Problem description →
The answer should be the exact lines from the line containing "prepare for your" through the last line of the material below, with no pictures.

Given data →
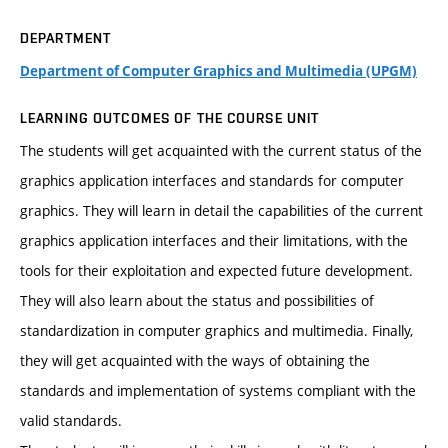
DEPARTMENT
Department of Computer Graphics and Multimedia (UPGM)
LEARNING OUTCOMES OF THE COURSE UNIT
The students will get acquainted with the current status of the
graphics application interfaces and standards for computer
graphics. They will learn in detail the capabilities of the current
graphics application interfaces and their limitations, with the
tools for their exploitation and expected future development.
They will also learn about the status and possibilities of
standardization in computer graphics and multimedia. Finally,
they will get acquainted with the ways of obtaining the
standards and implementation of systems compliant with the
valid standards.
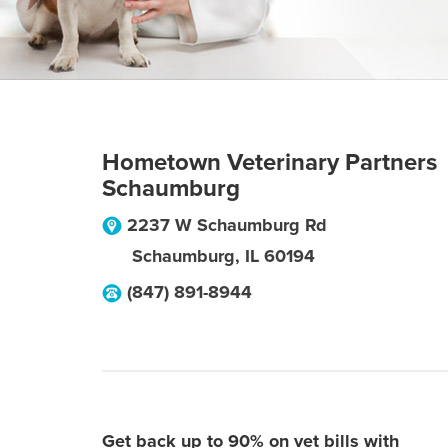
Hometown Veterinary Partners
Schaumburg
2237 W Schaumburg Rd
Schaumburg
,
IL
60194
(847) 891-8944
Get back up to 90% on vet bills with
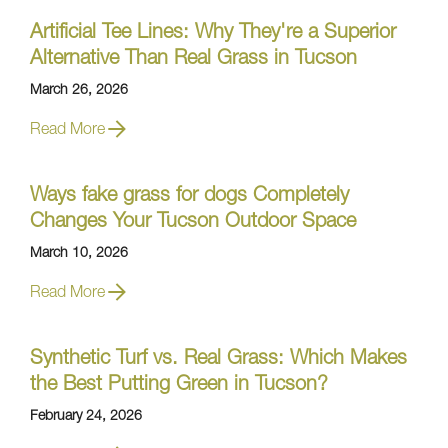
Artificial Tee Lines: Why They're a Superior
Alternative Than Real Grass in Tucson
March 26, 2026
Read More
Ways fake grass for dogs Completely
Changes Your Tucson Outdoor Space
March 10, 2026
Read More
Synthetic Turf vs. Real Grass: Which Makes
the Best Putting Green in Tucson?
February 24, 2026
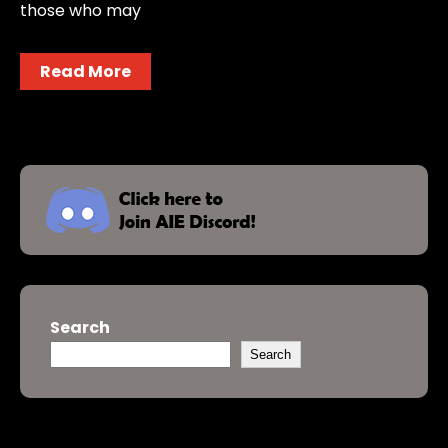
those who may
Read More
Search
Search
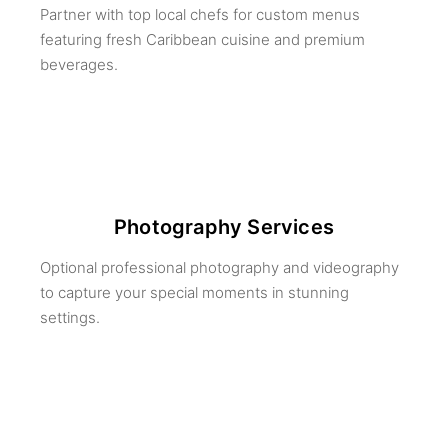
Partner with top local chefs for custom menus
featuring fresh Caribbean cuisine and premium
beverages.
Photography Services
Optional professional photography and videography
to capture your special moments in stunning
settings.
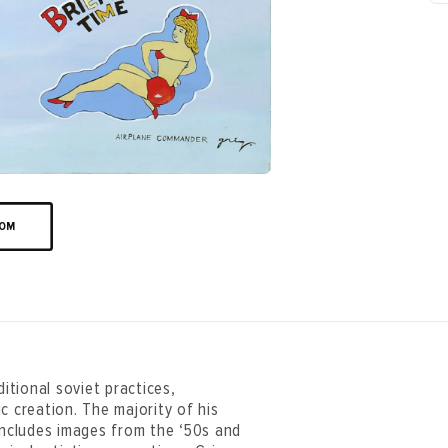
OOM
aditional soviet practices,
c creation. The majority of his
 includes images from the ‘50s and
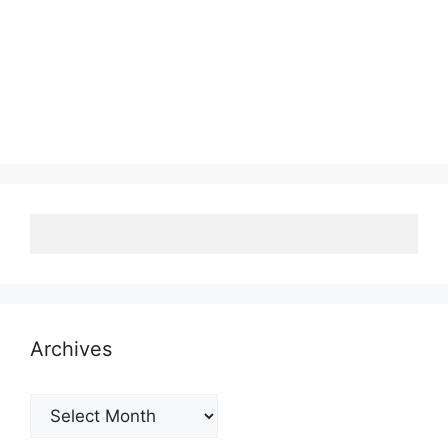
Archives
Archives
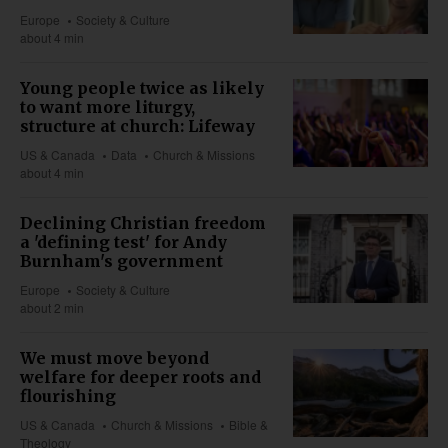
Europe
Society & Culture
about 4 min
Young people twice as likely
to want more liturgy,
structure at church: Lifeway
US & Canada
Data
Church & Missions
about 4 min
Declining Christian freedom
a 'defining test' for Andy
Burnham's government
Europe
Society & Culture
about 2 min
We must move beyond
welfare for deeper roots and
flourishing
US & Canada
Church & Missions
Bible &
Theology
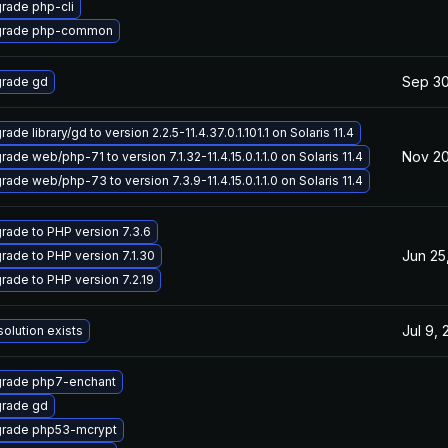
rade php-cli
rade php-common
Sep 30
rade gd
ade library/gd to version 2.2.5-11.4.37.0.1.101.1 on Solaris 11.4
Nov 20
ade web/php-71 to version 7.1.32-11.4.15.0.1.1.0 on Solaris 11.4
rade web/php-73 to version 7.3.9-11.4.15.0.1.1.0 on Solaris 11.4
rade to PHP version 7.3.6
Jun 25
rade to PHP version 7.1.30
rade to PHP version 7.2.19
Jul 9,
solution exists
rade php7-enchant
rade gd
rade php53-mcrypt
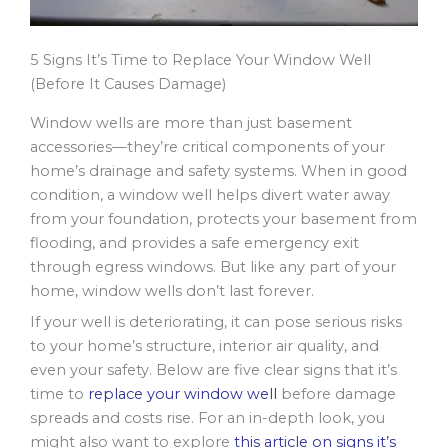
5 Signs It’s Time to Replace Your Window Well
(Before It Causes Damage)
Window wells are more than just basement
accessories—they’re critical components of your
home’s drainage and safety systems. When in good
condition, a window well helps divert water away
from your foundation, protects your basement from
flooding, and provides a safe emergency exit
through egress windows. But like any part of your
home, window wells don’t last forever.
If your well is deteriorating, it can pose serious risks
to your home’s structure, interior air quality, and
even your safety. Below are five clear signs that it’s
time to
replace your window well
before damage
spreads and costs rise. For an in-depth look, you
might also want to explore
this article on signs it’s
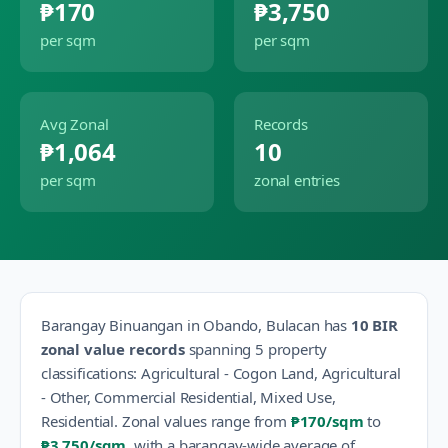
₱170
₱3,750
per sqm
per sqm
Avg Zonal
Records
₱1,064
10
per sqm
zonal entries
Barangay
Binuangan
in
Obando
,
Bulacan
has
10
BIR
zonal value records
spanning
5
property
classification
s
:
Agricultural - Cogon Land, Agricultural
- Other, Commercial Residential, Mixed Use,
Residential
.
Zonal values range from
₱170
/sqm
to
₱3,750
/sqm
, with a barangay-wide average of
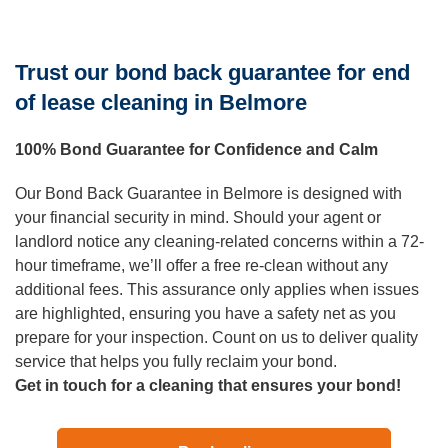
Trust our bond back guarantee for end
of lease cleaning in Belmore
100% Bond Guarantee for Confidence and Calm
Our Bond Back Guarantee in Belmore is designed with
your financial security in mind. Should your agent or
landlord notice any cleaning-related concerns within a 72-
hour timeframe, we’ll offer a free re-clean without any
additional fees. This assurance only applies when issues
are highlighted, ensuring you have a safety net as you
prepare for your inspection. Count on us to deliver quality
service that helps you fully reclaim your bond.
Get in touch for a cleaning that ensures your bond!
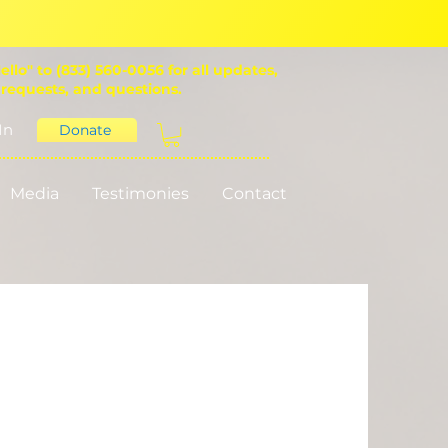
ello" to (833) 560-0056 for all updates,
 requests, and questions.
In
Donate
Media
Testimonies
Contact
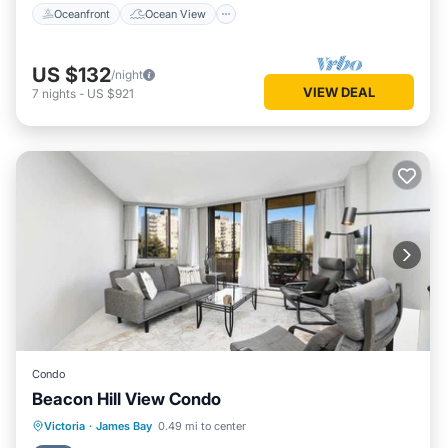
Oceanfront
Ocean View
US $132
/night
VIEW DEAL
7
nights
-
US $921
Condo
Beacon Hill View Condo
Hot Tub
Balcony/Terrace
Kitchen
Victoria
·
James Bay
0.49 mi to center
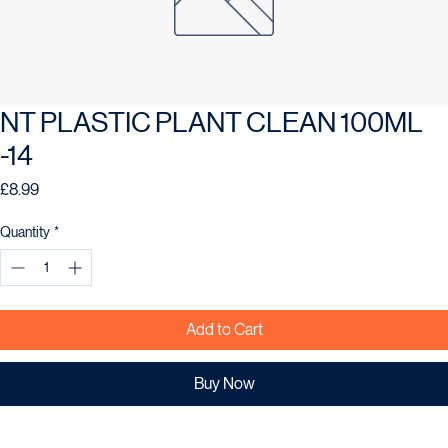
NT PLASTIC PLANT CLEAN 100ML
-14
Price
£8.99
Quantity
*
Add to Cart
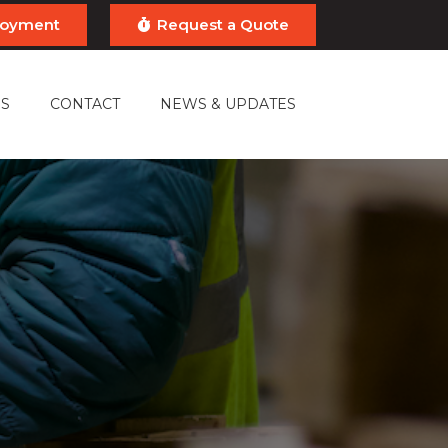
ployment
Request a Quote
S
CONTACT
NEWS & UPDATES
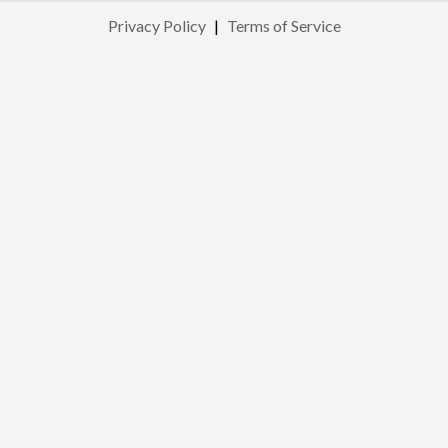
Privacy Policy
|
Terms of Service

Answer to the exercise →
prepare for your inspection. Count on us to deliver quality
service that helps you fully reclaim your bond.
Get in touch for a cleaning that ensures your bond!
ello" to (833) 560-0056 for all updates,
 requests, and questions.
In
Donate
Media
Testimonies
Contact
Oceanfront
Ocean View
US $132
/night
VIEW DEAL
7
nights
-
US $921
Condo
Beacon Hill View Condo
Hot Tub
Balcony/Terrace
Kitchen
Victoria
·
James Bay
0.49 mi to center
NT PLASTIC PLANT CLEAN 100ML
-14
Price
£8.99
Quantity
*
Add to Cart
ployment
Request a Quote
S
CONTACT
NEWS & UPDATES
Privacy Policy
|
Terms of Service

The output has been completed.